2 degrees is the tolerance. Shouldn't set a code, shouldn't need to be adjusted.
The idle got much rougher and it started missing, and the code didn’t go away either (I cleared it and it came back),
Are you sure your scan tool is operating correctly? I'm wondering if your scan tool is lying to you about the cam/crank correlation.
so I decided to take the distributor out, reset the #1 to tdc, etc. The pointer on the distributor has a 6 on it. It’s a V8 5.7. Is this a problem at all?
Nope. All the distributor bodies have both the "6" and the "8" molded into them. Keep looking for the "8". Be certain that #1 is on TDC-Compression, not TDC-Exhaust.
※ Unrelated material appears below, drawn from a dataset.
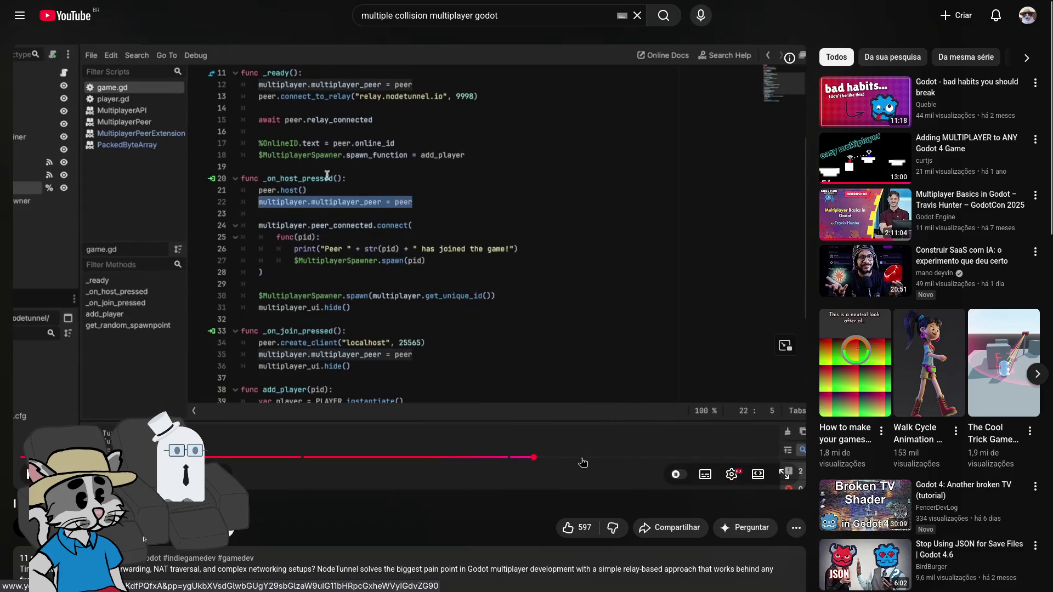
left_click(744, 458)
While the distributor is out, verify the distributor gear (known for excessive wear) and the main shaft slop in the housing (housing/bushings commonly wiped-out.)
The United Motor Products
vented distributor cap, and rotor have a lot of love on this forum.
Also, how long of a screwdriver am I going to need to get to the oil pump drive shaft?
Maybe that's helpful on the Vortec engines. I've never set a Vortec distributor, although at some point I'm gonna have to do that on my 97 K2500 7.4L.
On non-Vortec engines, I just crank the starter in short bursts until the distributor aligns with the oil pump shaft, and drops the last little bit onto the intake manifold. Then I return to TDC-Compression to finish the job. I don't know why this would not work on Vortecs...but as I said, I've never done it.